NRL Scientists Receive ASME Best Paper Award for ‘Slicer’ Algorithm

By Daniel Parry

Three research scientists from the Computational Multiphysics Systems Lab, at the U.S. Naval Research Laboratory (NRL), have been awarded the Best Paper Award by the American Society of Mechanical Engineers (ASME) for their research on geometric algorithms known as ‘slicers’ used in additive manufacturing.

The “Best of Conference Paper” was awarded to Drs. Athanasios Iliopoulos, John Michopoulos, and John Steuben at the 2016 Computers and Information in Engineering Conference for their paper entitled “Implicit slicing for functionally tailored additive manufacturing.”

Additive manufacturing (AM), also known as layered manufacturing, rapid prototyping, or less formally as 3-D printing, is an increasingly important family of fabrication techniques for the production of a wide variety of components. These fabrication techniques are characterized by successive ‘additions’ of material to a domain, as opposed to the repeated subtractions [of excess material] that are employed by most traditional fabrication technologies.

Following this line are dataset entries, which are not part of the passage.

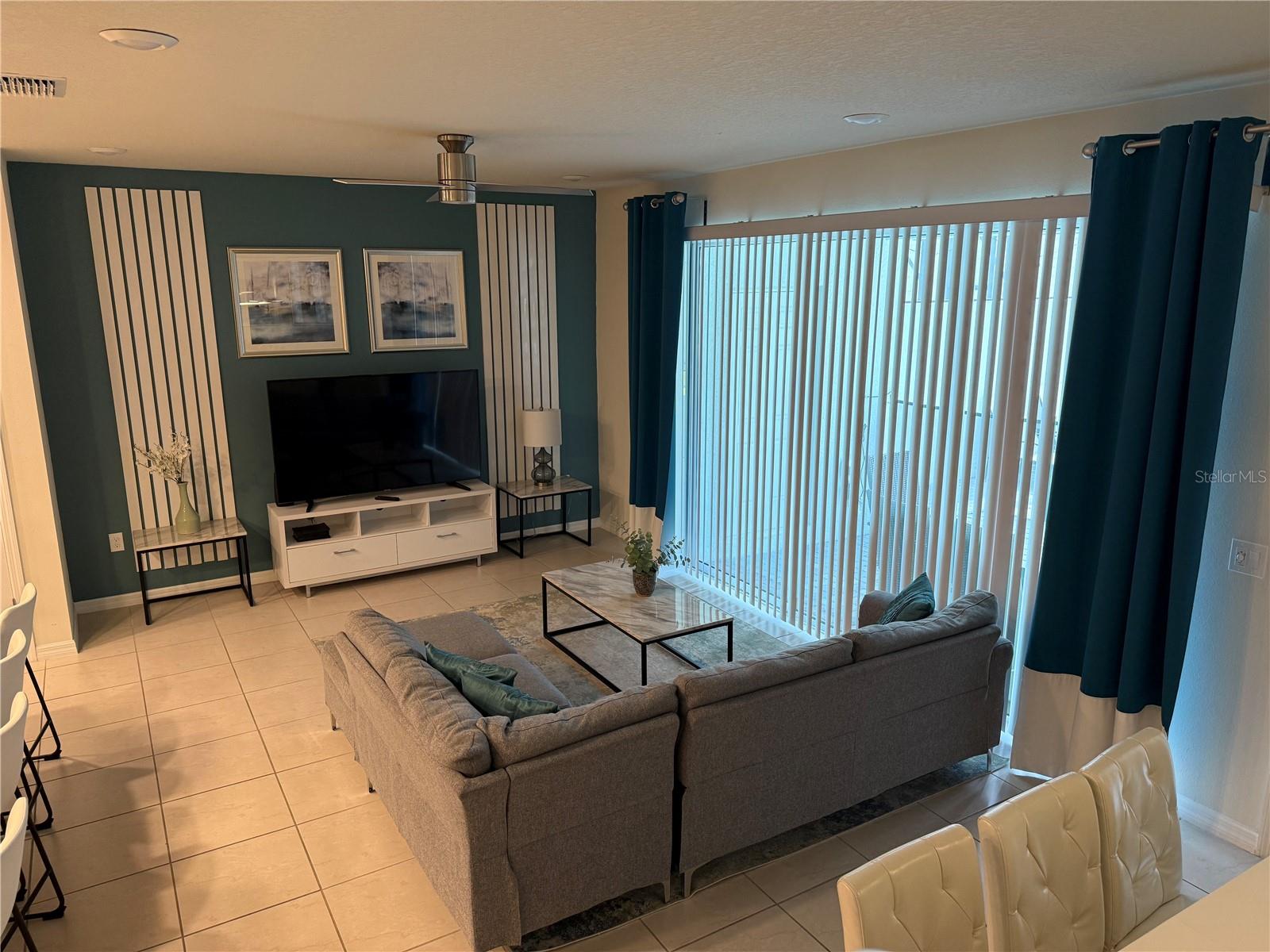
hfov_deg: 71.6
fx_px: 881
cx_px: 635
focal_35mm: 24
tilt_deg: -12.4
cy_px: 476
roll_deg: +0.4
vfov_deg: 56.8
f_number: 1.78
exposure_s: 1/60
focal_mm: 6.76
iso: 200
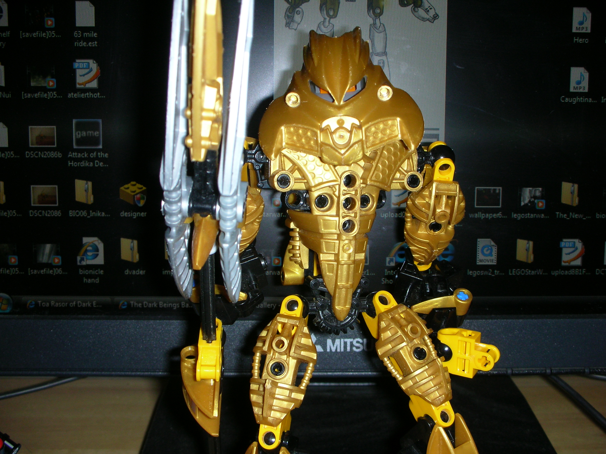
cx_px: 303
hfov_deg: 41.2
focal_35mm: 46
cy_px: 227
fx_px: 805
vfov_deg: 31.5
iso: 50
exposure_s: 1/60.1
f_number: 3.5
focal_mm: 7.7
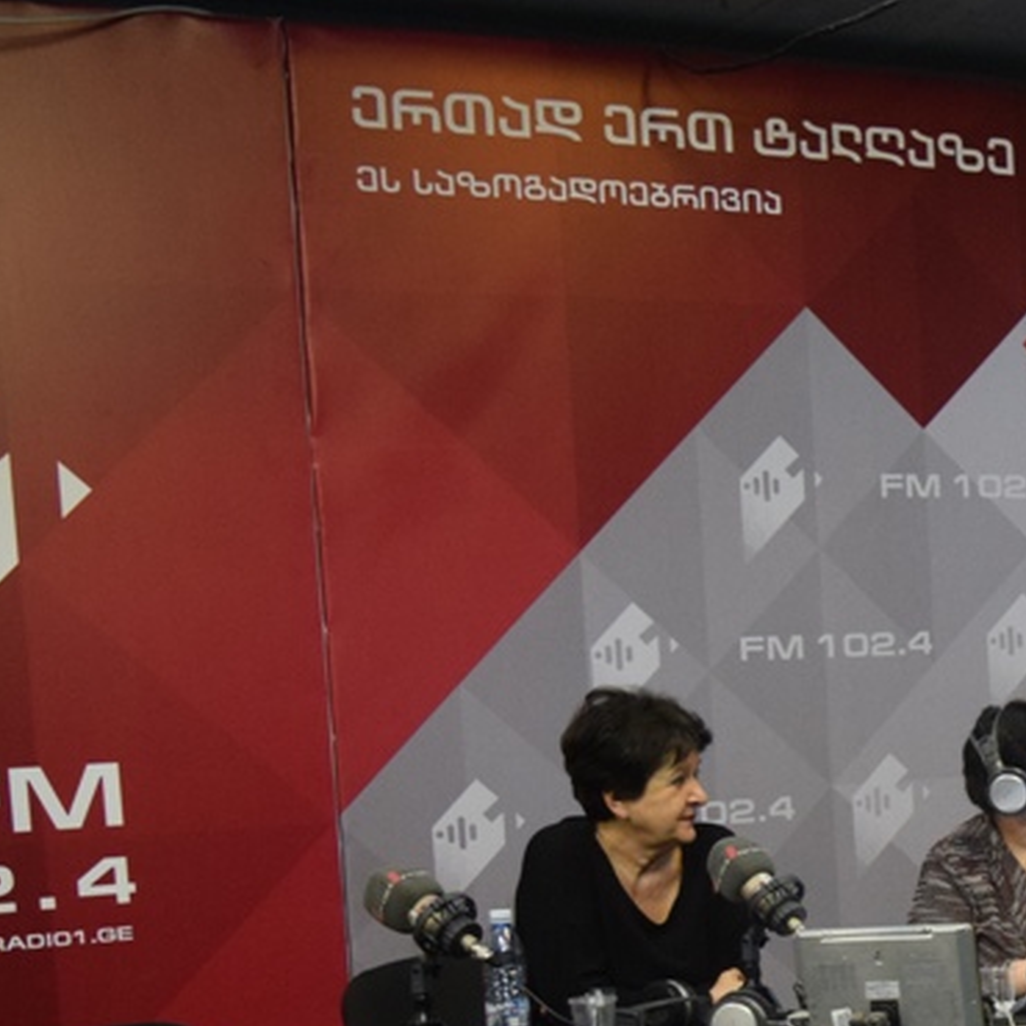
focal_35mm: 74
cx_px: 1353
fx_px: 2487
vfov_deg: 22.8
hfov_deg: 21.1
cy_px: 894
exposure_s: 1/60
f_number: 3.8
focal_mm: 21
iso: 2000
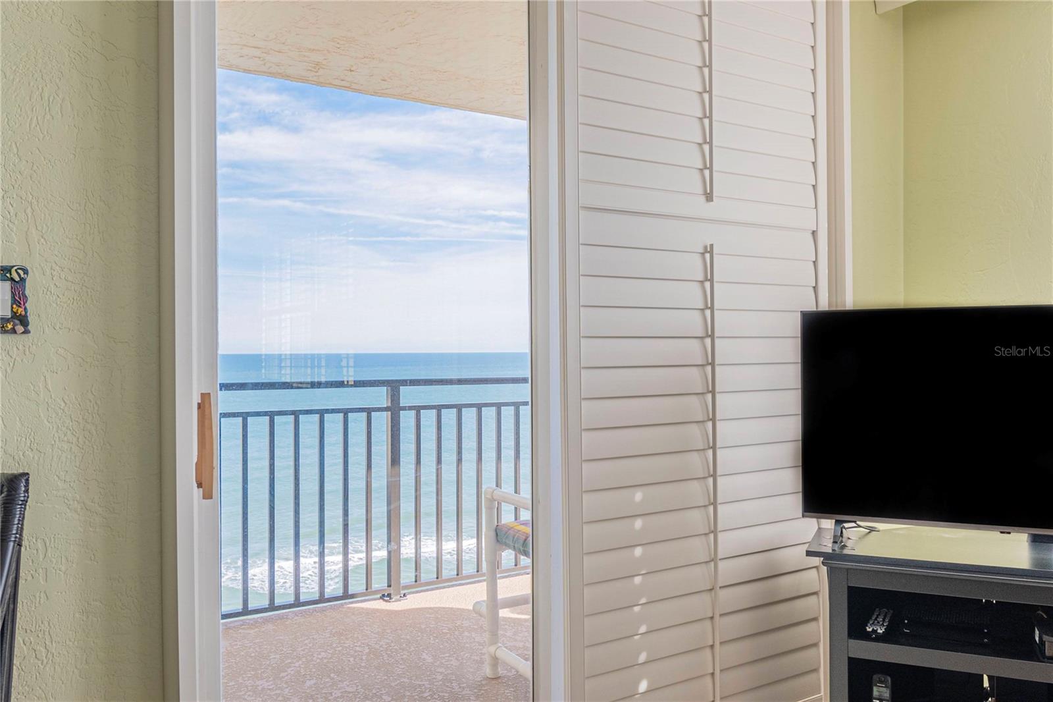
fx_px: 877
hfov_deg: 61.9
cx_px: 526
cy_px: 351
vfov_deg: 43.6
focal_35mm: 30
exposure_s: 1/1250
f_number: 7.1
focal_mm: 20
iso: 320
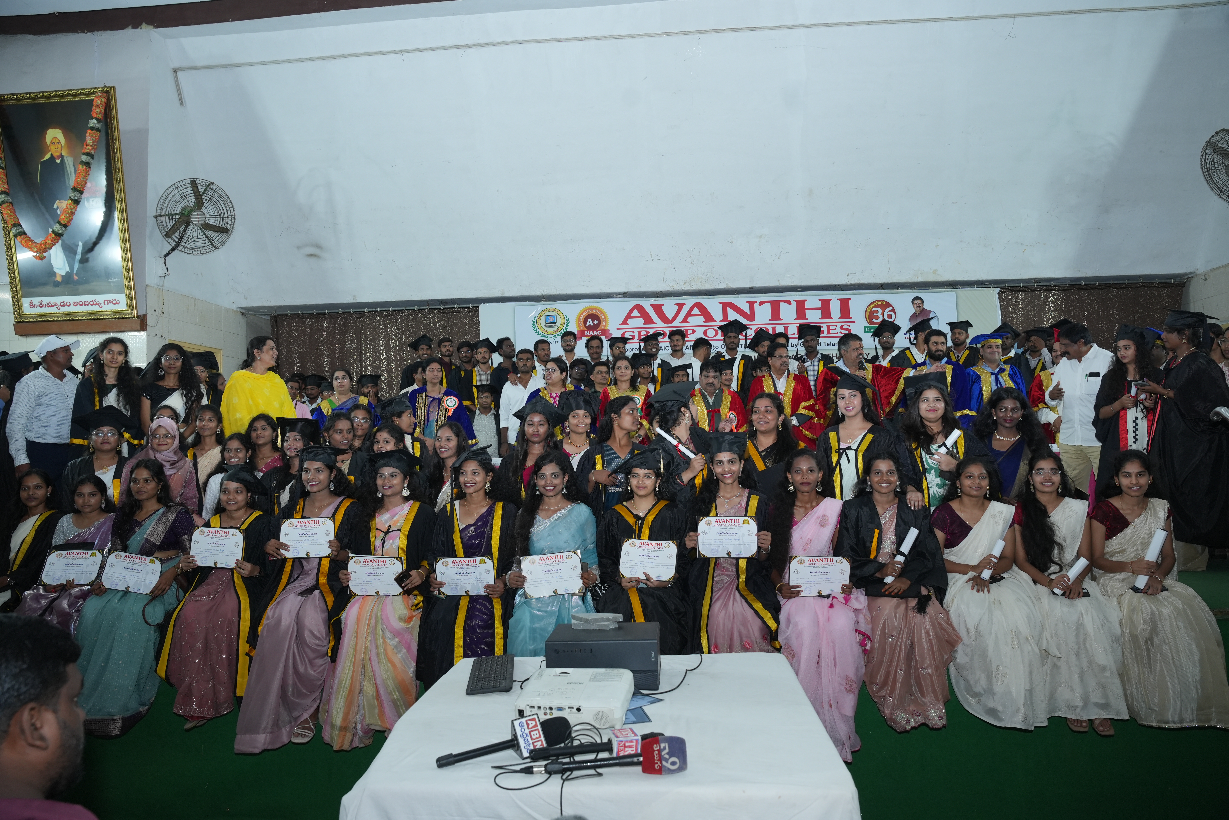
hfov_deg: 59.8
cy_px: 410
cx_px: 614
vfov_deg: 42.0
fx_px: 1068
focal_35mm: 31
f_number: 5.6
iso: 1000
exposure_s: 1/125
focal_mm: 31.3
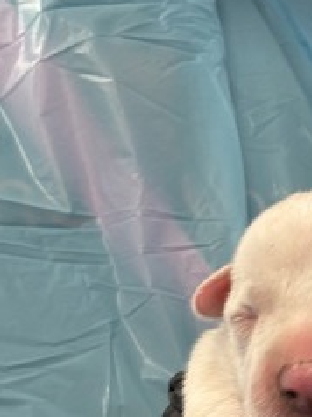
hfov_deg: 26.6
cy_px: 300
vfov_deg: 35.6
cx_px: 274
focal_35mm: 53
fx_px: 638
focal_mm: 2.69
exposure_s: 1/60
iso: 125
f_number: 1.9
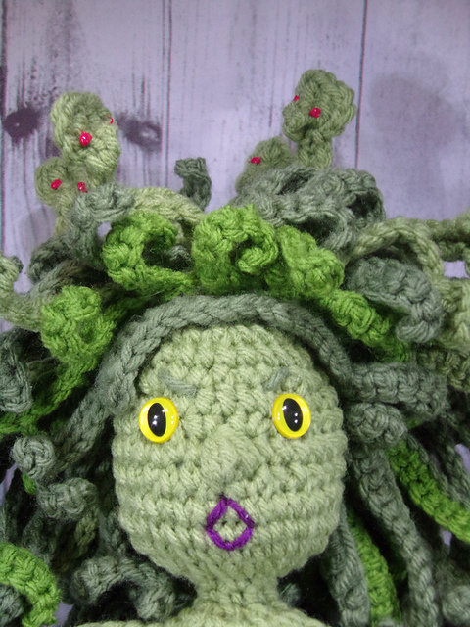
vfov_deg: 27.8
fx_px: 1267
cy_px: 314
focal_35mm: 70
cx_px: 235
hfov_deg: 21.0
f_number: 4.9
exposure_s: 1/17
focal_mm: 12.5
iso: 486
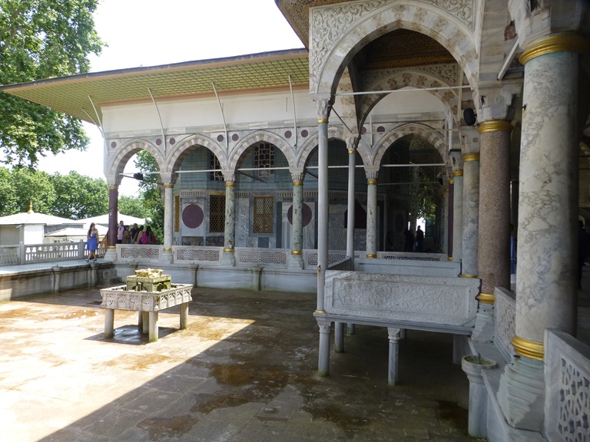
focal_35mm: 24
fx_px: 409
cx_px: 295
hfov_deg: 71.6
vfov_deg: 56.8
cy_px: 221
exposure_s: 1/200
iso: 100
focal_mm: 4.3
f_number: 4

“The purpose of the slicer is to compute a parametric toolpath and associated commands, which direct an AM system to produce a physical realization of a three-dimensional input model,” said Michopoulos, head, Computational Multiphysics Systems Laboratory. “Existing slicing algorithms operate by application of geometric transformations upon the input geometry in order to produce the toolpath. In this paper we introduced a new implicit slicing algorithm based on the computation of toolpaths derived from the level sets of arbitrary heuristics-based or physics-based fields defined over the input geometry.”

The primary focus of this research is to illustrate the numerous advantages of adopting an implicit slicing methodology that may significantly improve the state of the AM digital thread, reduce the deficiency of design data, and facilitate ongoing efforts to develop functionally imbued AM objects.

By re-introducing design intent into the toolpath generation process, it is likely that the implicit methodology will allow the AM of complex components that are better suited to their intended purpose. Additionally, it may be possible to achieve important improvements in production time, raw material, and energy consumption that will in turn reduce the cost of AM structures and components.The ASME Computer and Information in Engineering (CIE) Division, Best Paper Awards recognize the best papers in each of the primary topics sponsored by the Technical Committees at the CIE annual conference, and the overall conference best paper. Primary topics include Advanced Modeling and Simulation (AMS), Computer-Aided Product and Process Development (CAPPD), Systems Engineering, Information and Knowledge Management (SEIKM), and Virtual Environments and Systems (VES).

In honor of this award, the team further acknowledges the provided support by the Office of Naval Research (ONR) through the U.S. Naval Research Laboratory’s core funding, and the National Research Council’s Research Associateship Program.